Instantly, her mouth went dry. “God, Li—”

“Get the fuck out of here!”

She moved without thinking. Her lab reflexes weren’t fresh but they were deeply ingrained. He hadn’t asked her for help; he had issued an order, on the authority of whatever it was he’d seen in the glove box.

She ran for the lab door, but it was already gliding shut, a slab of oiled steel. Ceiling fans roared to life, producing negative pressure and drawing possibly contaminated air up into series of HEP A and nano filters. A siren began to wail through the pod. It sounded, Elam thought madly, like a screaming child. She moved toward the door as the gap narrowed, knowing even as she ran that the margin, of time was impossibly thin; she was already, in effect, sealed inside.

She turned, gasping, as the bulkhead slid into place. The pod was airtight now. The fans stopped, though the siren continued to shriek.

Freeman Li had taken his hands away from the glove box. Something had peeled away patches of his suit and gloves, turned the impermeable membranes into scabs of onionskin. Whole sections of raw flesh were exposed and beginning to blister.

So impossibly fast!

He tore off his goggles. His face was a mask of blood, nostrils gushing freely, his eyes already scarlet with burst capillaries.

He said something incomprehensible—it might have been her name—and collapsed to the floor.

Elam’s heart raced. She didn’t scream, because it seemed to her that the siren was already screaming on her behalf, that all the dread in the world had been summed into that awful noise. The floor of the pod seemed to slip sideways; she sat down hard on her tailbone a scant meter from Freeman Li’s twitching corpse.

She put her fingers to her own nose, drew them back and looked blankly at the bright red spots of blood.

So this is death, she thought. All this red mess. So untidy. She closed her eyes.

NINE

The spin of the IOS was fortuitously timed. Kenyon Degrandpre was at his small office viewport and looking in the right direction when the latest Higgs sphere arrived, the effect wasn’t spectacular. He had seen it before. A flash in the starry sky, that was all, brief as summer lightning: a scatter of photons and energetic particles, and then the afterglow, a blue Cherenkov halo. A Higgs launch tortured the vacuum around itself, forcing virtual particles into unequivocal existence. It was not simply a journey but, in its way, an act of creation.

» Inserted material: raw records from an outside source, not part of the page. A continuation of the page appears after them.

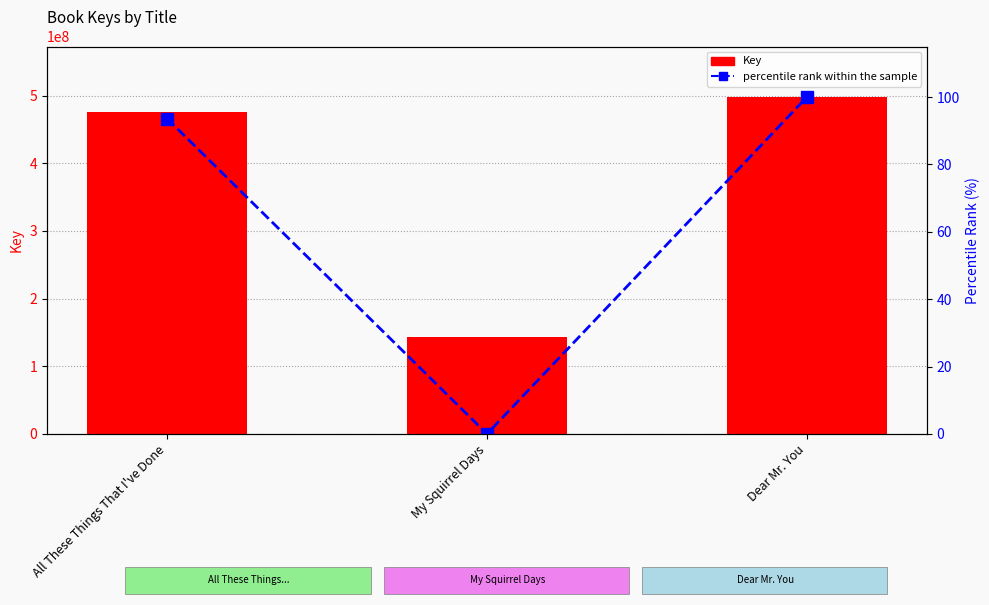

Reading right to left, list all the values displayed in this chart.

Key: Dear Mr. You=498078437.0	My Squirrel Days=143939219.0	All These Things That I've Done=475495091.0
percentile rank within the sample: Dear Mr. You=100.0	My Squirrel Days=0.0	All These Things That I've Done=93.6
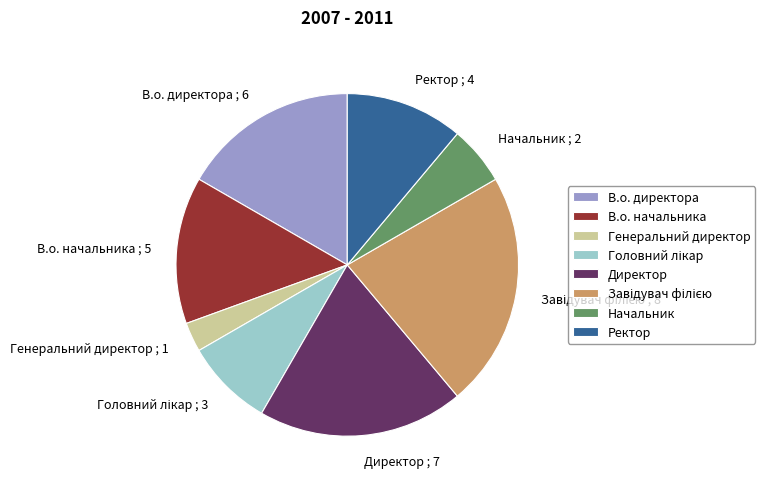

Which has a higher value, Начальник or В.о. директора?

В.о. директора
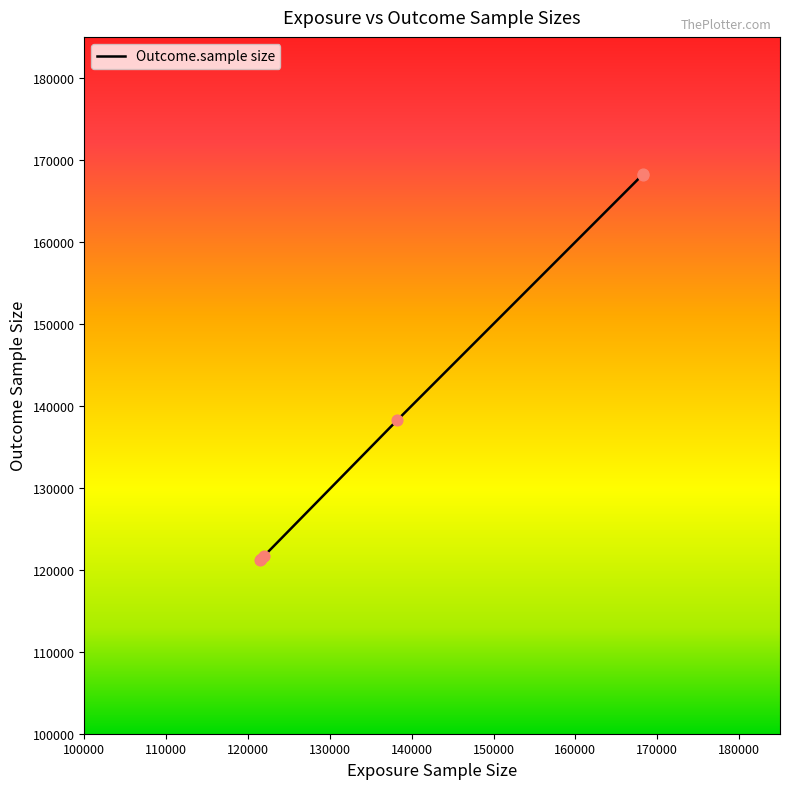

True or false: there are more than 2 points higher than both neighbors.

False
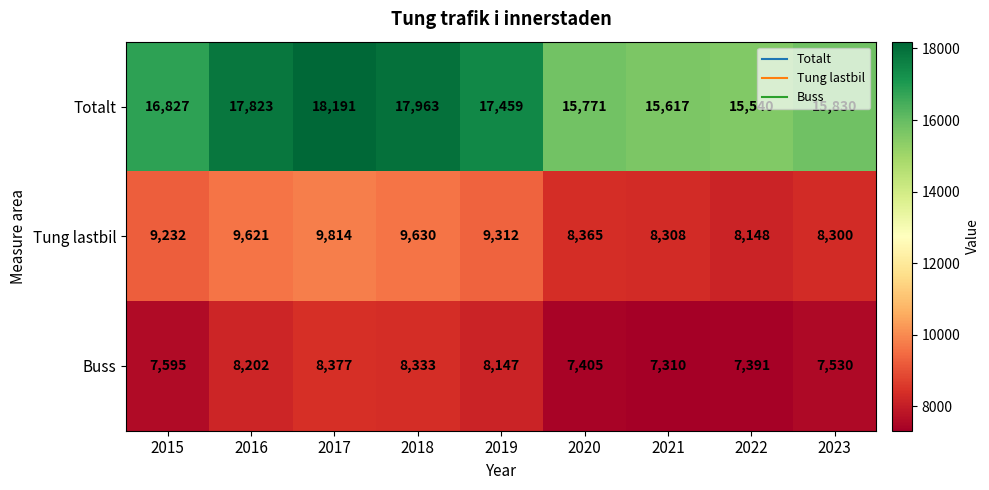

Is it true that Buss equals 7405 at 2020?

True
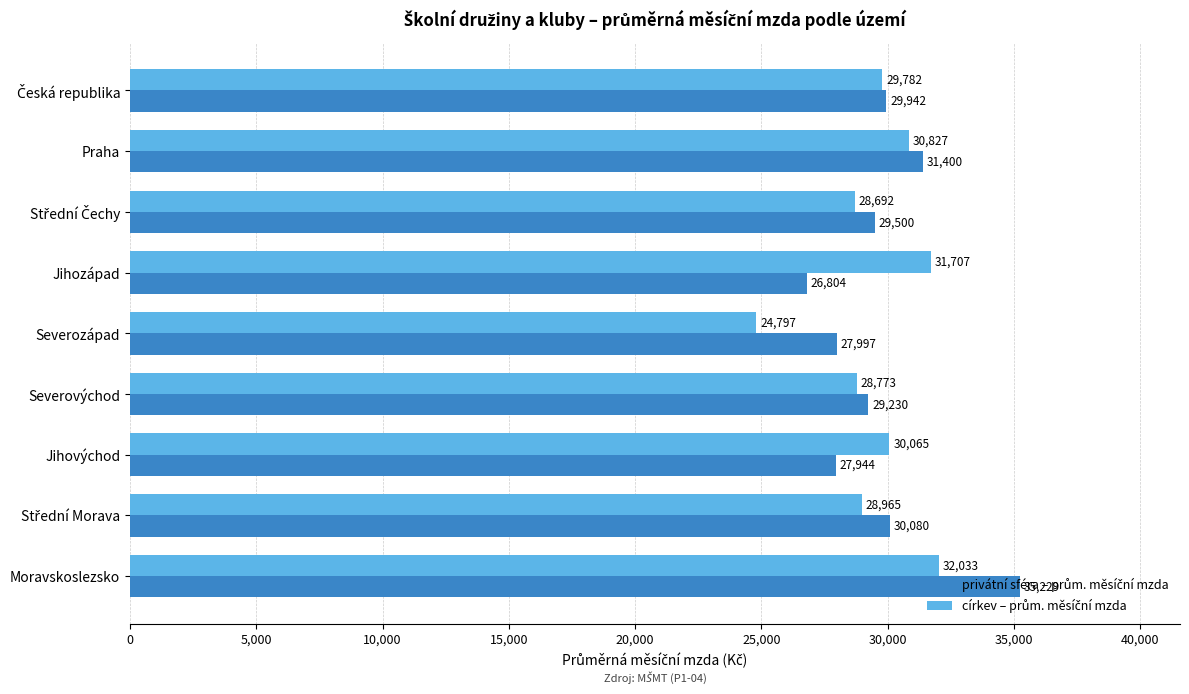

Which label corresponds to the largest value in the chart?

Moravskoslezsko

The Higgs sphere with its carefully shielded cargo was of course invisible at this distance, a speck in the greater darkness, still half a million miles away. Rendezvous tugs had already left the IOS to retrieve it, the sphere’s transponder announcing its location and condition. But of course it had arrived exactly where it was expected. Higgs translations were accurate to within a fraction of a kilometer.